• **WORK INSTRUCTIONS**
Find the line with "About denoising, status: Назначена -> Решена" in the records below. Copy it and every line after it, up to and including the line with "negative loss, due: Dec 8 -> Dec 1".

• **INPUT FOR THIS TASK**
= Beginning of Section =

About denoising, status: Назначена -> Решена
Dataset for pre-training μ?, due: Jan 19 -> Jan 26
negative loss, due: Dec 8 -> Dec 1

= End of Section =
= Beginning of Section =

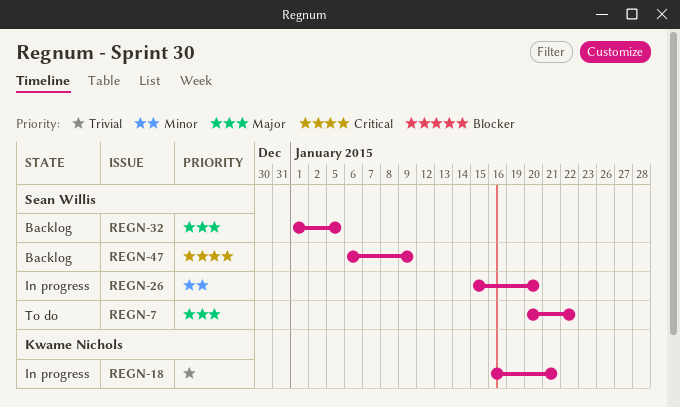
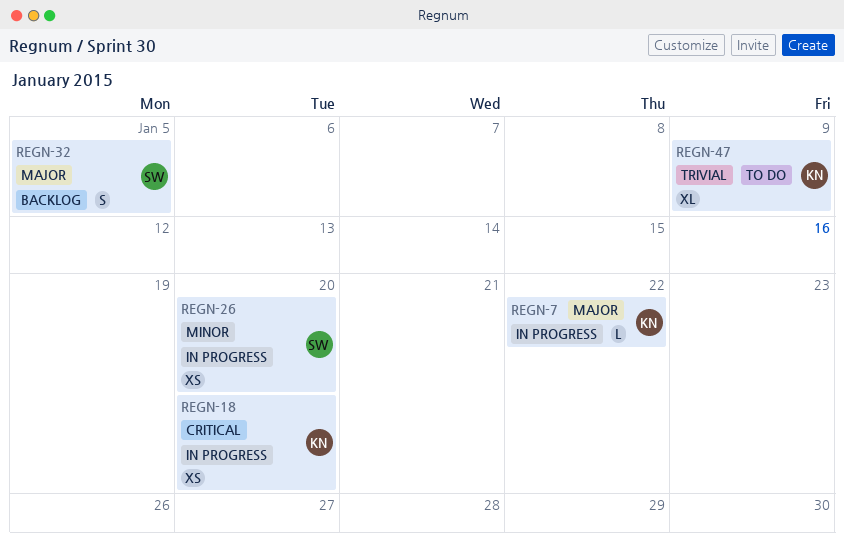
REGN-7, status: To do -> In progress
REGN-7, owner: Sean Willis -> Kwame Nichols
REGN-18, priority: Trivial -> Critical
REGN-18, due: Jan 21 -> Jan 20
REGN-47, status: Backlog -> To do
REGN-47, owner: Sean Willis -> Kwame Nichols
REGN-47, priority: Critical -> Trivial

= End of Section =

• **RESPONSE TO THIS TASK**
About denoising, status: Назначена -> Решена
Dataset for pre-training μ?, due: Jan 19 -> Jan 26
negative loss, due: Dec 8 -> Dec 1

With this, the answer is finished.